The Electric Fetus Prospers Despite The Digital Revolution
Even in a city that boasts more than 20 independent record stores, Electric Fetus owner Keith Covart says his competition isn’t the other retailers, but the proliferation of digital downloads. “We are competing against free,” he says, laughing. But so far, the difference in sound quality of CDs versus compressed-file MP3s is still great enough to keep some music lovers buying.
In the quickly changing music retail industry, staying relevant includes connecting with music fans by hosting dozens of in-store performances by national and local artists every year. The annual Record Store Day, which includes several in-store performances, is the Fetus’ top sales day of the year—twice that of Christmastime.
At Covart’s Minneapolis store, two-thirds of sales come from the music department, which includes not only CDs, LPs, and (believe it or not) cassette tapes, but also headphones, and magazines. The gift department (jewelry, clothing and hats, and novelty gifts) accounts for the remaining third. In Duluth and St. Cloud, music and gift sales are split 50/50.
When CDs first came out, Covart started selling the same albums to customers on CD that they already owned on LP. Now, those same people are wanting that music on vinyl again, as the medium has seen a revival for what some consider better sound.
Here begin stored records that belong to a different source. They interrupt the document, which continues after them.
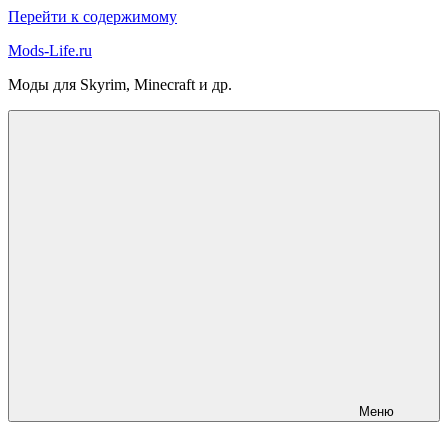
Перейти к содержимому
Mods-Life.ru
Моды для Skyrim, Minecraft и др.
Меню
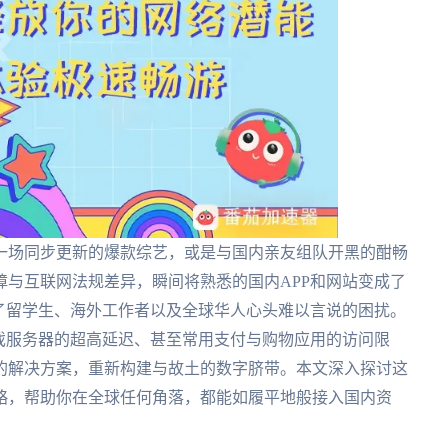
一场同步更新的爆款综艺，或是与国内亲友组队开黑的酣畅
与互联网法规差异，瞬间将熟悉的国内APP和网站变成了
了留学生、海外工作者以及全球华人心头难以言说的困扰。
戏服务器的超高延迟、甚至常用支付与购物应用的访问限
的解决方案，重新构建与故土的数字脐带。本文深入探讨这
略，帮助你在全球任何角落，都能如履平地般接入国内资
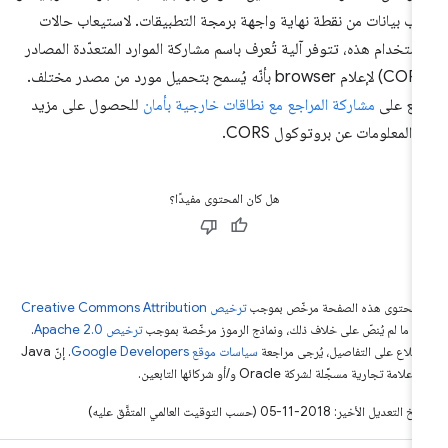
ب بيانات من نقطة نهاية واجهة برمجة التطبيقات. لاستيعاب حالات
استخدام هذه، تتوفر آلية تُعرف باسم مشاركة الموارد المتعدّدة المصادر
(CORS) لإعلام browser بأنّه يُسمح بتحميل مورد من مصدر مختلف.
ّلِع على
مشاركة المراجع مع نطاقات خارجية بأمان
للحصول على مزيد
 المعلومات عن بروتوكول CORS.
هل كان المحتوى مفيدًا؟
ّ محتوى هذه الصفحة مرخّص بموجب
ترخيص Creative Commons Attribution
4‏
ما لم يُنصّ على خلاف ذلك، ونماذج الرموز مرخّصة بموجب
ترخيص Apache 2.0‏
.
اطّلاع على التفاصيل، يُرجى مراجعة
سياسات موقع Google Developers‏
. إنّ Java
لامة تجارية مسجَّلة لشركة Oracle و/أو شركائها التابعين.
التعديل الأخير: 2018-11-05 (حسب التوقيت العالمي المتفَّق عليه)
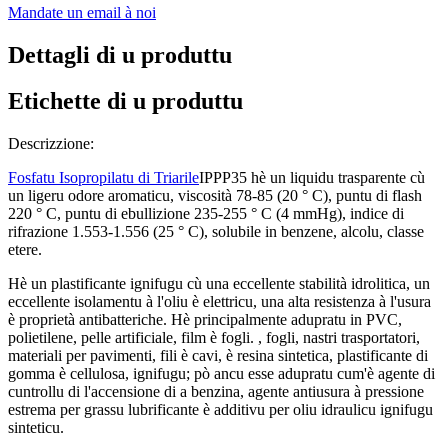
Mandate un email à noi
Dettagli di u produttu
Etichette di u produttu
Descrizzione:
Fosfatu Isopropilatu di Triarile
IPPP35 hè un liquidu trasparente cù
un ligeru odore aromaticu, viscosità 78-85 (20 ° C), puntu di flash
220 ° C, puntu di ebullizione 235-255 ° C (4 mmHg), indice di
rifrazione 1.553-1.556 (25 ° C), solubile in benzene, alcolu, classe
etere.
Hè un plastificante ignifugu cù una eccellente stabilità idrolitica, un
eccellente isolamentu à l'oliu è elettricu, una alta resistenza à l'usura
è proprietà antibatteriche. Hè principalmente adupratu in PVC,
polietilene, pelle artificiale, film è fogli. , fogli, nastri trasportatori,
materiali per pavimenti, fili è cavi, è resina sintetica, plastificante di
gomma è cellulosa, ignifugu; pò ancu esse adupratu cum'è agente di
cuntrollu di l'accensione di a benzina, agente antiusura à pressione
estrema per grassu lubrificante è additivu per oliu idraulicu ignifugu
sinteticu.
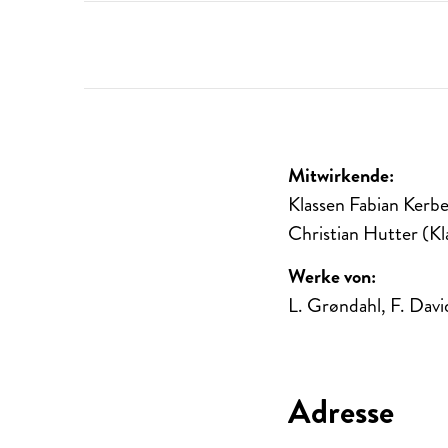
Mitwirkende:
Klassen Fabian Kerb
Christian Hutter (Kl
Werke von:
L. Grøndahl, F. David
Adresse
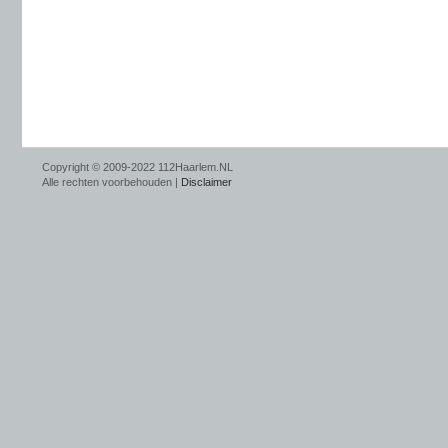
Copyright © 2009-2022 112Haarlem.NL
Alle rechten voorbehouden |
Disclaimer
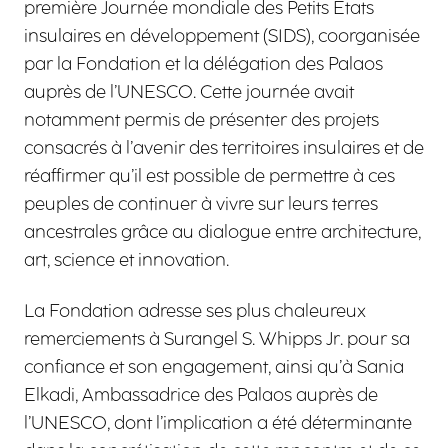
première Journée mondiale des Petits États
insulaires en développement (SIDS), coorganisée
par la Fondation et la délégation des Palaos
auprès de l’UNESCO. Cette journée avait
notamment permis de présenter des projets
consacrés à l’avenir des territoires insulaires et de
réaffirmer qu’il est possible de permettre à ces
peuples de continuer à vivre sur leurs terres
ancestrales grâce au dialogue entre architecture,
art, science et innovation.
La Fondation adresse ses plus chaleureux
remerciements à Surangel S. Whipps Jr. pour sa
confiance et son engagement, ainsi qu’à Sania
Elkadi, Ambassadrice des Palaos auprès de
l’UNESCO, dont l’implication a été déterminante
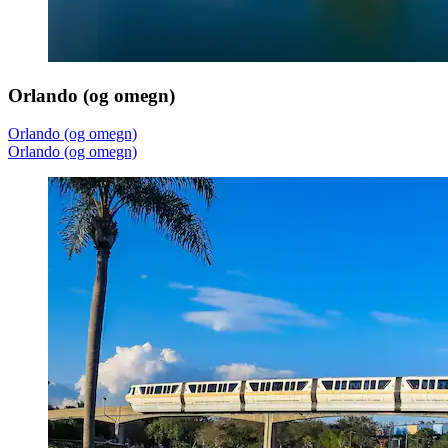
Orlando (og omegn)
Orlando (og omegn)
Orlando (og omegn)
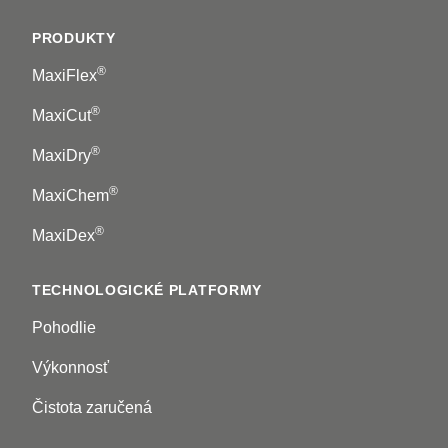
Footer
PRODUKTY
®
MaxiFlex
®
MaxiCut
®
MaxiDry
®
MaxiChem
®
MaxiDex
TECHNOLOGICKÉ PLATFORMY
Pohodlie
Výkonnosť
Čistota zaručená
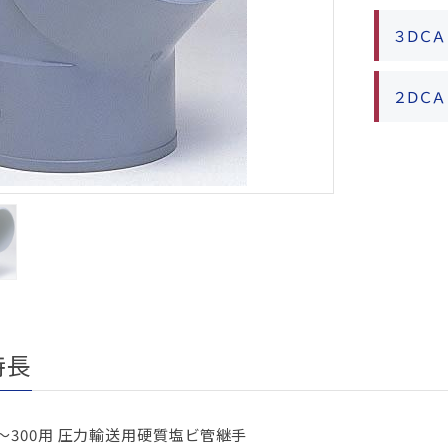
３ＤＣ
２ＤＣ
特長
m～300用 圧力輸送用硬質塩ビ管継手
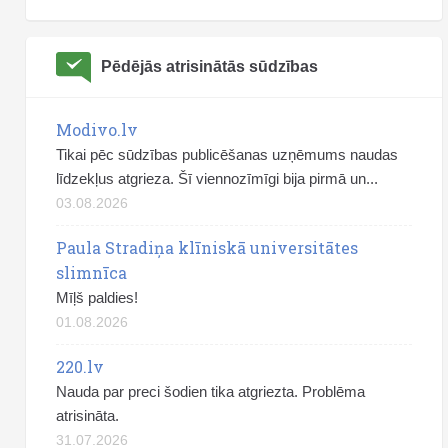
Pēdējās atrisinātās sūdzības
Modivo.lv
Tikai pēc sūdzības publicēšanas uzņēmums naudas
līdzekļus atgrieza. Šī viennozīmīgi bija pirmā un...
03.08.2026
Paula Stradiņa klīniskā universitātes
slimnīca
Mīļš paldies!
01.08.2026
220.lv
Nauda par preci šodien tika atgriezta. Problēma
atrisināta.
31.07.2026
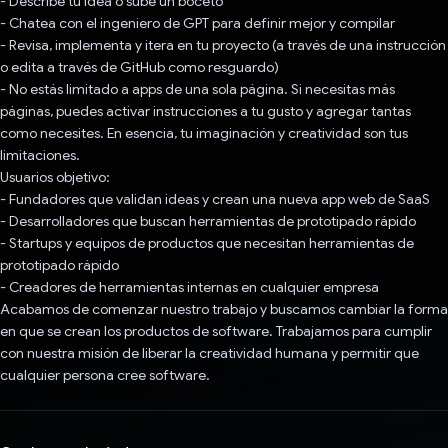
- Describe tu idea o sube un boceto
- Chatea con el ingeniero de GPT para definir mejor y compilar
- Revisa, implementa y itera en tu proyecto (a través de una instrucción
o edita a través de GitHub como resguardo)
- No estás limitado a apps de una sola página. Si necesitas más
páginas, puedes activar instrucciones a tu gusto y agregar tantas
como necesites. En esencia, tu imaginación y creatividad son tus
limitaciones.
Usuarios objetivo:
- Fundadores que validan ideas y crean una nueva app web de SaaS
- Desarrolladores que buscan herramientas de prototipado rápido
- Startups y equipos de productos que necesitan herramientas de
prototipado rápido
- Creadores de herramientas internas en cualquier empresa
Acabamos de comenzar nuestro trabajo y buscamos cambiar la forma
en que se crean los productos de software. Trabajamos para cumplir
con nuestra misión de liberar la creatividad humana y permitir que
cualquier persona cree software.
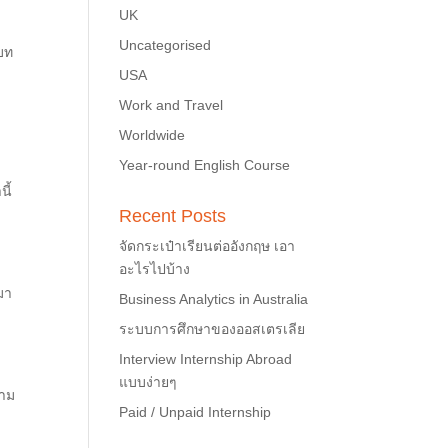
UK
Uncategorised
ปบท
USA
Work and Travel
Worldwide
Year-round English Course
นี้
Recent Posts
จัดกระเป๋าเรียนต่ออังกฤษ เอา
อะไรไปบ้าง
มา
Business Analytics in Australia
ระบบการศึกษาของออสเตรเลีย
Interview Internship Abroad
แบบง่ายๆ
วาม
Paid / Unpaid Internship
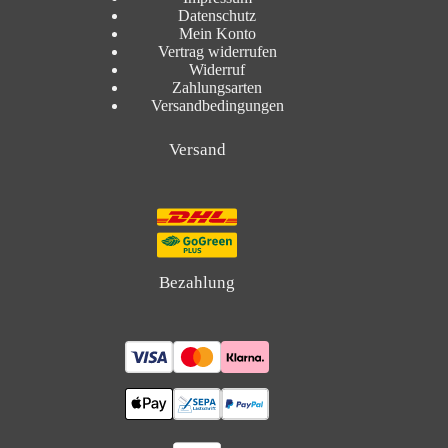
Datenschutz
Mein Konto
Vertrag widerrufen
Widerruf
Zahlungsarten
Versandbedingungen
Versand
Bezahlung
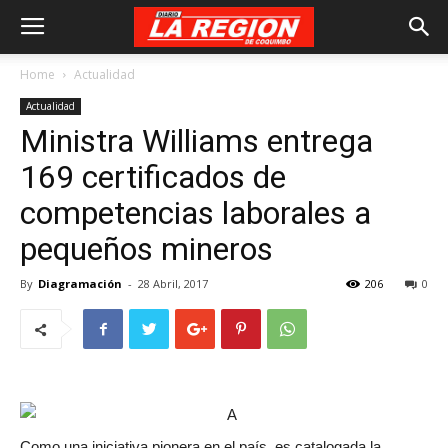
Home
Actualidad
Actualidad
Ministra Williams entrega
169 certificados de
competencias laborales a
pequeños mineros
By
Diagramación
-
28 Abril, 2017
206
0
Como una iniciativa pionera en el país, es catalogada la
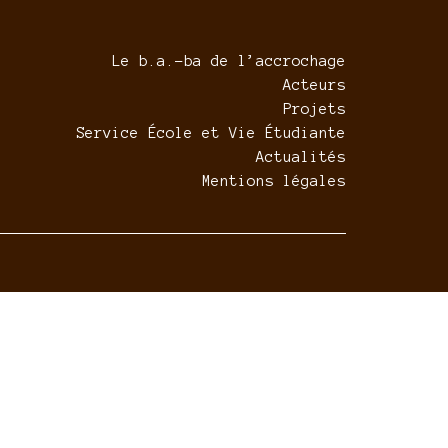
Le b.a.-ba de l’accrochage
Acteurs
Projets
Service École et Vie Étudiante
Actualités
Mentions légales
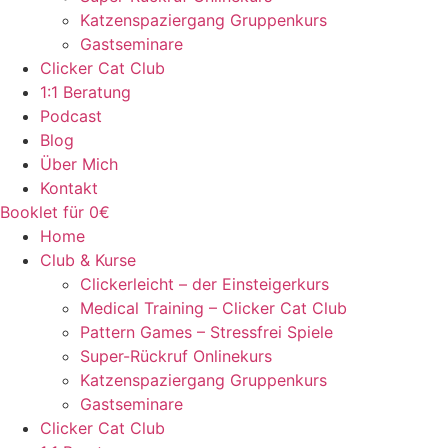
Katzenspaziergang Gruppenkurs
Gastseminare
Clicker Cat Club
1:1 Beratung
Podcast
Blog
Über Mich
Kontakt
Booklet für 0€
Home
Club & Kurse
Clickerleicht – der Einsteigerkurs
Medical Training – Clicker Cat Club
Pattern Games – Stressfrei Spiele
Super-Rückruf Onlinekurs
Katzenspaziergang Gruppenkurs
Gastseminare
Clicker Cat Club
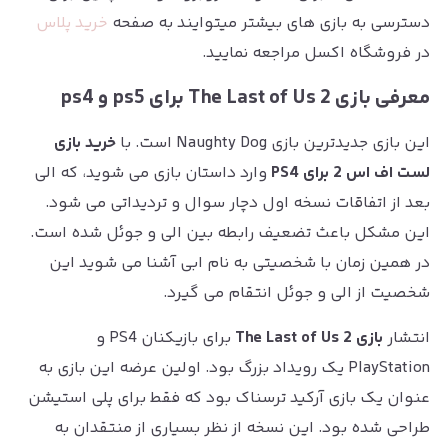
دسترسی به بازی های بیشتر میتوایند به صفحه
خرید پلاس
در فروشگاه اکسل مراجعه نمایید.
معرفی بازی The Last of Us 2 برای ps5 و ps4
این بازی جدیدترین بازی Naughty Dog است. با
خرید بازی
لست اف اس 2 برای PS4
وارد داستان بازی می شوید، که الی
بعد از اتفاقات نسخه اول دچار سوال و تردیداتی می شود.
این مشکل باعث تضعیف رابطه بین الی و جوئل شده است.
در همین زمان با شخصیتی به نام ابی آشنا می شوید این
شخصیت از الی و جوئل انتقام می گیرد.
انتشار
بازی The Last of Us 2
برای بازیکنان PS4 و
PlayStation یک رویداد بزرگ بود. اولین عرضه این بازی به
عنوان یک بازی آرکید ترسناک بود که فقط برای پلی استیشن
طراحی شده بود. این نسخه از نظر بسیاری از منتقدان به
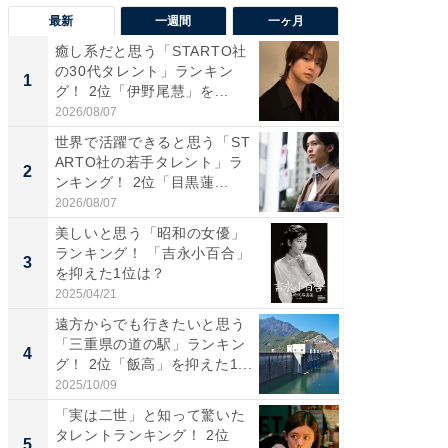
最新
一週間
一ヶ月
癒し系だと思う「STARTO社
癒し系だ
の30代タレント」ランキン
の若手
1
1
グ！ 2位「伊野尾慧」を...
グ！ 2
2026/08/07
2026/08/0
世界で活躍できると思う「ST
「パフ
ARTO社の若手タレント」ラ
思うST
2
2
ンキング！ 2位「目黒蓮...
ンキング
2026/08/07
2026/08/0
美しいと思う「昭和の女優」
ギャップ
ランキング！ 「吉永小百合」
RTO社
3
3
を抑えた1位は？
キング！
2025/04/21
2026/08/0
遠方からでも行きたいと思う
癒し系だ
「三重県の道の駅」ランキン
の30代
4
4
グ！ 2位「飯高」を抑えた1...
グ！ 2
2025/10/09
2026/08/0
「実は二世」と知って驚いた
「ファン
タレントランキング！ 2位
ARTO
5
5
Covart credits the Fetus’ staying power to its extensive selection—curated by a staff that includes several people who’ve been there four decades. “We sell a lot of older-catalog products, deeper catalogs than any of the big boxes,” he says. The selection is always growing—every Tuesday the Minneapolis store receives an average of 200 new releases. Now 45 years in, Covart is handing the reins to his daughter, Stephanie Meyerring, and son-in-law, Aaron Meyerring. Any subsequent changes are yet to be announced. Even so, says Covart, “it’s already more youthful, there’s more energy.”